ARCHIVIO UTERI FRAGILI È UN PROGETTO DI RICERCA SPECULATIVO CHE INDAGA LA RAPPRESENTAZIONE DEL DOLORE GINECOLOGICO E LE MODALITÀ ATTRAVERSO CUI VIENE REGISTRATO E RESO VISIBILE.
Nonostante la diffusione di patologie come l'endometriosi, il dolore uterino cronico rimane largamente normalizzato e sottovalutato. Un ciclo mestruale doloroso viene spesso ricondotto a evento fisiologico, producendo uno scarto tra esperienza vissuta e riconoscimento sociale e medico.
Nella pratica clinica, il dolore è tradotto in parametri standardizzati attraverso scale numeriche.
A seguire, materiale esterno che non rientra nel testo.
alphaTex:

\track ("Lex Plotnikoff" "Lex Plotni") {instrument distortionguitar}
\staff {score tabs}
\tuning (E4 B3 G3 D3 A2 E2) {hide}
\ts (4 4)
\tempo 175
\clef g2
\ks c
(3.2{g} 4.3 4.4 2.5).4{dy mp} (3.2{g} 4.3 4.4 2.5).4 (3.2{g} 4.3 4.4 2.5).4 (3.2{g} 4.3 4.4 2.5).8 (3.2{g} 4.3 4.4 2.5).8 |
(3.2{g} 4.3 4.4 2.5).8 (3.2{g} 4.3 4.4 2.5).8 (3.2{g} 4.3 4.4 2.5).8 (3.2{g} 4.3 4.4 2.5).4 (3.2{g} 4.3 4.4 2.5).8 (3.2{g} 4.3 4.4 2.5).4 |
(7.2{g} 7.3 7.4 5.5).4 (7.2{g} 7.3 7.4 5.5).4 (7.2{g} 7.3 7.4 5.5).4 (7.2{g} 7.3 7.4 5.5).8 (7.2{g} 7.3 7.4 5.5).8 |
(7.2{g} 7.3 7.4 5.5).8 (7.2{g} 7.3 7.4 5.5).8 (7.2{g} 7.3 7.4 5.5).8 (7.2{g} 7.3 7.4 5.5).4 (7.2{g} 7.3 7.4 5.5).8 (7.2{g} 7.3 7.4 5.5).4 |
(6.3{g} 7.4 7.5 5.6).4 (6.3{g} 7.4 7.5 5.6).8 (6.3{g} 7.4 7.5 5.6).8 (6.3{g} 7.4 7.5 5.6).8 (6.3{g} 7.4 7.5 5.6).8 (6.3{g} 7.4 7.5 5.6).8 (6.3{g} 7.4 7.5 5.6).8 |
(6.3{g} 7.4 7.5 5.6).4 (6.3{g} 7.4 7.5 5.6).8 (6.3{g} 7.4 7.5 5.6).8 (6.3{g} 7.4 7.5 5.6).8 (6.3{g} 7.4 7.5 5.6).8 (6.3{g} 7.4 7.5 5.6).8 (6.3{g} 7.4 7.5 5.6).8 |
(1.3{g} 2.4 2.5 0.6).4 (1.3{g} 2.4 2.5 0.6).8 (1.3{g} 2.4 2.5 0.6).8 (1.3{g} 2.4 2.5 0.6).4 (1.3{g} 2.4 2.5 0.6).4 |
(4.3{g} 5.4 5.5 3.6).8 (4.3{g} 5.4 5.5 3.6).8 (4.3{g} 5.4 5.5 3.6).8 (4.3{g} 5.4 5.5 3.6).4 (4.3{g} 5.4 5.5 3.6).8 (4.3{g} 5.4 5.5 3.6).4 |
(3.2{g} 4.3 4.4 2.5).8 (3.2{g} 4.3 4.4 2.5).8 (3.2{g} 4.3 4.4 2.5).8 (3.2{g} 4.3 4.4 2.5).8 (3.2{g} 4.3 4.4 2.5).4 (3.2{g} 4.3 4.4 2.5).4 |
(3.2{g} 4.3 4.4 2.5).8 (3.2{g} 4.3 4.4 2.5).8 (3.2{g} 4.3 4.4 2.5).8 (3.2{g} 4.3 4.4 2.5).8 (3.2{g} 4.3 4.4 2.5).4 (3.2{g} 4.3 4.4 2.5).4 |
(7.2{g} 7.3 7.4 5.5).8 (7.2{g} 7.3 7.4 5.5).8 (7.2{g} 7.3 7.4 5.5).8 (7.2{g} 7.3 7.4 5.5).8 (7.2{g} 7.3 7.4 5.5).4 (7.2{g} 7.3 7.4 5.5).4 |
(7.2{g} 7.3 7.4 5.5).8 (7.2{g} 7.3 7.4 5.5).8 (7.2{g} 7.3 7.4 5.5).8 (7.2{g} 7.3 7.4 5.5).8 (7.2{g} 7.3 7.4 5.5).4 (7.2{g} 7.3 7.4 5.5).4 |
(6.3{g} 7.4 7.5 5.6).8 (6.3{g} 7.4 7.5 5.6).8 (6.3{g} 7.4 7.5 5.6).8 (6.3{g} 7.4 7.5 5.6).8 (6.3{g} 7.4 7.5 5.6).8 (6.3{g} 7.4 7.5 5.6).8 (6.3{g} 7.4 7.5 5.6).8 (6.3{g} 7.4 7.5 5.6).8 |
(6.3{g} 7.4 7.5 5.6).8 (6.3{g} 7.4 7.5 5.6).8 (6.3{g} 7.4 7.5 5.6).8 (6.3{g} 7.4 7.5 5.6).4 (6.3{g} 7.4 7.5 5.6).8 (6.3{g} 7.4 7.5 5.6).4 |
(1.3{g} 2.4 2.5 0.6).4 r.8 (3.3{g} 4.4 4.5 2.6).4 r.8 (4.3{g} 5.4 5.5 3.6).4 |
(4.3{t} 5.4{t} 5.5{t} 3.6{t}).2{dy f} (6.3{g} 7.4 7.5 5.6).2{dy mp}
Questi strumenti, pur necessari, non restituiscono la complessità dell’esperienza: interferenze quotidiane, rinunce, adattamenti, dimensioni affettive. La quantificazione comprime ciò che eccede il numero.
Il progetto si concentra su questa frattura, esplorando i dati taciti: ciò che accompagna la patologia ma non viene formalizzato. Attraverso un sistema parametrico interattivo, l’esperienza viene tradotta in configurazioni tridimensionali esplorabili. La tridimensionalità non è un elemento estetico, ma una scelta epistemica: restituire volume al dolore significa riconoscerne la natura incarnata e stratificata.
La possibilità di generare queste configurazioni apre alla stampa 3D, trasformando il dato in presenza materiale. L’oggetto può essere osservato, ruotato e toccato al di fuori della piattaforma digitale, introducendo una dimensione relazionale e di sensibilizzazione che supera la bidimensionalità dei grafici clinici.
La navigazione dell’archivio permette di osservare ricorrenze tra contributi distinti: ciò che appare individuale emerge come fenomeno collettivo.
L’archivio si fonda su cooperazione, anonimato e autodeterminazione.
Non sostituisce consulti medici, ma propone uno spazio di visualizzazione critica.